The differences between a defective drug or medical device versus a mobile navigation app are plain to see. Less obvious, though, are a host of areas where the tech industry’s pattern of hyperbolic public announcements followed by quiet market retreats has real, but less obvious, effects that actually stunt innovation across healthcare.

• Diminished investment. The mere announcement that Amazon or Google is excited about a particular area of healthcare has an immediate and severe chilling effect on venture investing in that category. Never mind that the tech giant typically has a superficial understanding of the problem, little that resembles an actionable strategy and no subject matter expertise; investors immediately decide that the battle is over before the first shot has been fired. As a result, investment into companies that have plans, people and products slows to a trickle.
• Talent drain. If the tech giant actually hires subject matter experts, those people are naturally recruited from established healthcare companies. This exodus of talent can severely halt meaningful innovation that has a better chance of being launched in the market. Admittedly, it’s healthy for all companies to compete for top talent, but it can be a very one-sided competition when reality has to square off against fantasy.
• Falling tide. Just as rising tides lift all boats, falling tides strand them just as quickly. Tech companies absolutely love to deploy platforms where they build the core tech stack then entice other developers to launch applications on the new platform. Unfortunately, when these platforms fail (and they often do), they leave a host of stranded applications, damaging developers and users alike.

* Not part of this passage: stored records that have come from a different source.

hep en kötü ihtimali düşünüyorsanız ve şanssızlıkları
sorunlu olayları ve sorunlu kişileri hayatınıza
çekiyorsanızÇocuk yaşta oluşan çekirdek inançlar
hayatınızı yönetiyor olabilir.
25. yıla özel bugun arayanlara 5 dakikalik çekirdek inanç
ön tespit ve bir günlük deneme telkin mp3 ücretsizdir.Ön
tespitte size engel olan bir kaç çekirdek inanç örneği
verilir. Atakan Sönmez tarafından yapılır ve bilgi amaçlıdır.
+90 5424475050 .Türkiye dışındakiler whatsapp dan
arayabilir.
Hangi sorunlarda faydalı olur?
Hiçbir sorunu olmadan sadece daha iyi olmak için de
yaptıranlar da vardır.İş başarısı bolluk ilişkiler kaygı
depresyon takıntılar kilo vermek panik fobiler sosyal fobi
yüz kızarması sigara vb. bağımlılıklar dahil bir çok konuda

Being a catalyst for innovation
Does this mean tech giants should stay away from healthcare and leave the spoils to the traditional, often slow-moving players that currently occupy the space? Absolutely not. Innovation and ideas can literally come from anywhere and anyone. Likewise, competition is often the catalyst for breakthrough inventions and innovations. The most persistent problems in healthcare desperately need cross-industry expertise to introduce novel solutions and infuse fresh thinking.

So how should tech companies proceed?
• Be realistic. No matter how much time and money you think it will cost, the true costs and time commitment are going to be greater. Admit this to yourself, shareholders and potential customers. If the solution was quick and easy, some other company would have done it long ago.
• Stay focused. Start with something (anything) that is not mission critical to someone’s survival. Slow behemoths that they are, traditional healthcare companies have earned their seat at the table through decades of hard work, massive investments and painful failures. It’s much harder than it looks from the outside.
• Persevere. When the ROI does not materialize after the first year, don’t throw in the towel. Healthcare is hard. If you’re not willing to sign up for the long haul, don’t sign up at all.
• Partner then purchase. If you snap up companies that are still in their formative stages and then shutter your entire healthcare effort a year later, these companies and their innovations usually get crushed in the process. Instead, first try partnering with these early ventures as you get your feet wet in the space. You can always buy them later.
• Be humble. Assume there are people in most healthcare companies who have tried to solve the exact same problem you’re looking at now. There are probably three or four key reasons why it’s still a problem and you would do well to know what those reasons are before putting that hockey-stick earnings forecast in your next quarterly report.

Having worked in and around traditional healthcare companies as well as some tech giants, it’s clear that they are very different animals. Healthcare desperately needs to evolve, and tech giants should not ignore the opportunities that fall so close to their respective sweet spots. But for both healthcare and tech companies to thrive, they need to abandon some old habits and adopt some new ones. First, they need to accept their own shortcomings and respect the strengths that the other brings to the table. Second, they have to move beyond merely coexisting and actually embrace collaboration. And, perhaps more than anything else, have some patience. This will not happen overnight.